Item 3. Quantitative and Qualitative Disclosures About Market Risk
We are exposed to market risks related to fluctuations in interest rates on our Revolving Credit Facility. We have occasionally utilized derivative instruments, including interest rate swaps, in conjunction with our overall strategy to manage the debt outstanding that is subject to changes in interest rates. We had a $750.0 million Revolving Credit Facility at December 31, 2024, under which borrowings bear interest at a variable rate. A hypothetical 100 basis point increase in interest rates on the $85.0 million of borrowings under the Revolving Credit Facility and the $175.0 million of borrowings under the Term Loan at December 31, 2024, would increase interest expense by approximately $2.6 million on an annual basis. At present, we do not utilize derivative financial instruments.
We are subject to commodity risk with respect to price changes principally in coal, coke, natural gas, and power.
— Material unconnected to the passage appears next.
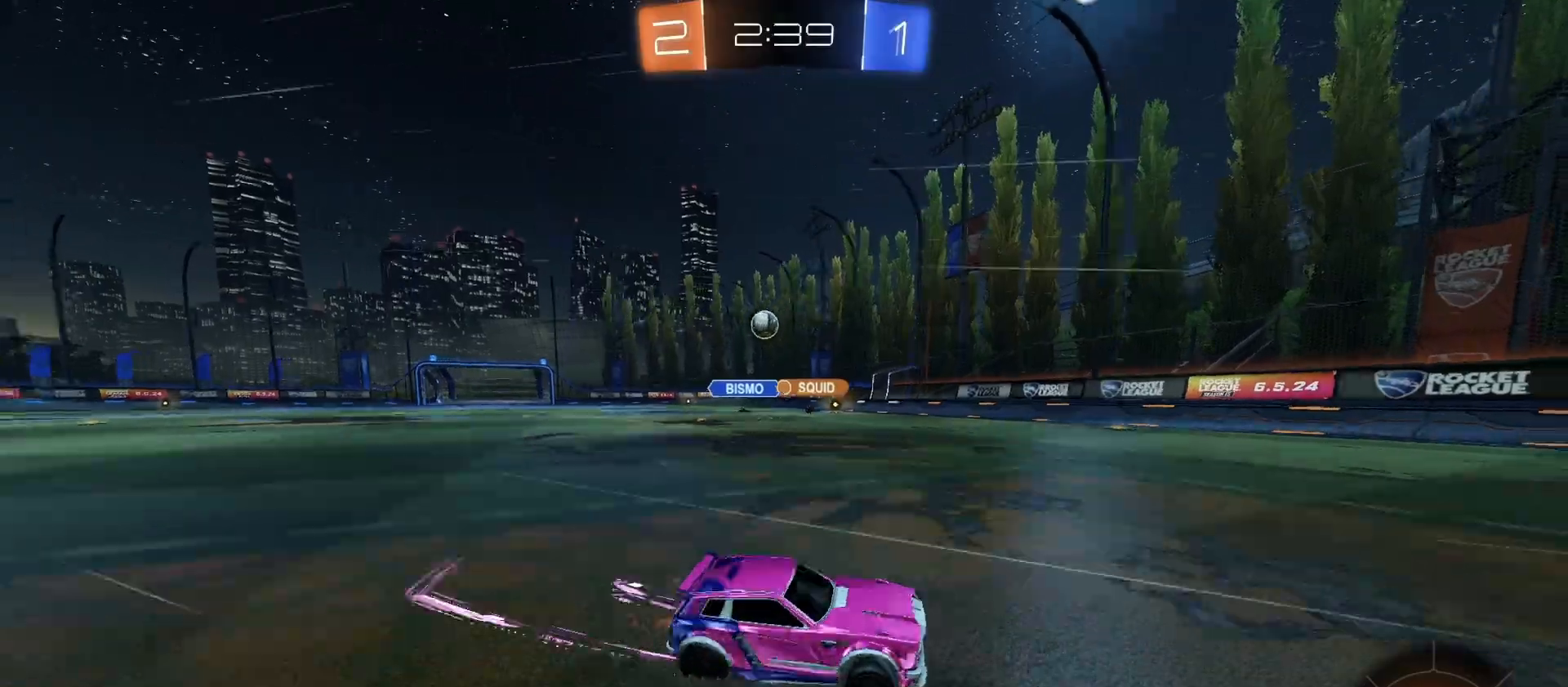
{"buttons": ["L1", "R2"], "left_stick": "right", "right_stick": "center", "events": [[33, "CIRCLE", "down"], [233, "left_stick", "center"], [267, "CIRCLE", "up"], [300, "left_stick", "right"], [500, "L1", "down"]]}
We attempt to limit our exposure to changes in commodity prices by entering into contracts or increasing our use of alternative fuels.
Item 4. Controls and Procedures
We have established a system of disclosure controls and procedures that are designed to ensure that information relating to the Company, which is required to be disclosed by us in the reports that we file or submit under the Securities Exchange Act of 1934 (Exchange Act), is recorded, processed, summarized, and reported within the time periods specified by the SEC’s rules and forms, and that such information is accumulated and communicated to management, including our Chief Executive Officer (CEO) and Chief Financial Officer (CFO), in a timely fashion. An evaluation of the effectiveness of the design and operation of our disclosure controls and procedures (as defined in Rule 13a-15(e) under the Exchange Act) was performed as of the end of the period covered by this quarterly report. This evaluation was performed under the supervision and with the participation of management, including our CEO and CFO. Based upon that evaluation, our CEO and CFO have concluded that these disclosure controls and procedures were effective.
PART II. OTHER INFORMATION
Item 1. Legal Proceedings
In February 2023, the EPA published a final rule disapproving the State Implementation Plans (SIPs) for 21 states, which addressed each state’s obligations under the 2015 ozone NAAQS to eliminate significant contributions to nonattainment, or interference with maintenance, in downwind states (interstate transport requirements). States subject to a SIP Disapproval under this final action relevant to our cement operations include Illinois, Kentucky, Missouri, Nevada, Ohio, Oklahoma, and Texas.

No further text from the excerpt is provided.